--- DATA FOR THE TASK ---
- Opening Delimiter -

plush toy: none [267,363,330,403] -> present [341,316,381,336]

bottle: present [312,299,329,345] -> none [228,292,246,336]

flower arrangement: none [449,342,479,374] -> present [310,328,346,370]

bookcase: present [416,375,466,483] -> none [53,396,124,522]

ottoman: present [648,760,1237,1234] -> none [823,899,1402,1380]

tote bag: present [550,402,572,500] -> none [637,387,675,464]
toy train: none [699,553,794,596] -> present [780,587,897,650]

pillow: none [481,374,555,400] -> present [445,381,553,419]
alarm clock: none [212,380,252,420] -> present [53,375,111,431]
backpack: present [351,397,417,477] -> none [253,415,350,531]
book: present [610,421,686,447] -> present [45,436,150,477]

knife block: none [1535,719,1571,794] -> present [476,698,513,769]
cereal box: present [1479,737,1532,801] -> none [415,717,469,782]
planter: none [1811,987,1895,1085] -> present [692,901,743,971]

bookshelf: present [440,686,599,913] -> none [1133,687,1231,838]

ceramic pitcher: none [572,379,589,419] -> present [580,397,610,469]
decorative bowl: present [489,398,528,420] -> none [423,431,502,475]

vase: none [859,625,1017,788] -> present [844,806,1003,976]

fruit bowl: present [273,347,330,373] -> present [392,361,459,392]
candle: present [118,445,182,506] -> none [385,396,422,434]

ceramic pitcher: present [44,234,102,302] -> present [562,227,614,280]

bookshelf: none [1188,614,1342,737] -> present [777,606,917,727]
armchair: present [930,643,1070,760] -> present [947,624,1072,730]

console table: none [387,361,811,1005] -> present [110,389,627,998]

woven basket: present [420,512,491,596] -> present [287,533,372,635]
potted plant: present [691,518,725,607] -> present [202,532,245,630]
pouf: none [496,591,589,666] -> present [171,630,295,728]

- Closing Delimiter -

After locating the line that contains "ceramic pitcher: present", please copy exactly every line from the start of the records through it, and nothing else.

plush toy: none [267,363,330,403] -> present [341,316,381,336]

bottle: present [312,299,329,345] -> none [228,292,246,336]

flower arrangement: none [449,342,479,374] -> present [310,328,346,370]

bookcase: present [416,375,466,483] -> none [53,396,124,522]

ottoman: present [648,760,1237,1234] -> none [823,899,1402,1380]

tote bag: present [550,402,572,500] -> none [637,387,675,464]
toy train: none [699,553,794,596] -> present [780,587,897,650]

pillow: none [481,374,555,400] -> present [445,381,553,419]
alarm clock: none [212,380,252,420] -> present [53,375,111,431]
backpack: present [351,397,417,477] -> none [253,415,350,531]
book: present [610,421,686,447] -> present [45,436,150,477]

knife block: none [1535,719,1571,794] -> present [476,698,513,769]
cereal box: present [1479,737,1532,801] -> none [415,717,469,782]
planter: none [1811,987,1895,1085] -> present [692,901,743,971]

bookshelf: present [440,686,599,913] -> none [1133,687,1231,838]

ceramic pitcher: none [572,379,589,419] -> present [580,397,610,469]
decorative bowl: present [489,398,528,420] -> none [423,431,502,475]

vase: none [859,625,1017,788] -> present [844,806,1003,976]

fruit bowl: present [273,347,330,373] -> present [392,361,459,392]
candle: present [118,445,182,506] -> none [385,396,422,434]

ceramic pitcher: present [44,234,102,302] -> present [562,227,614,280]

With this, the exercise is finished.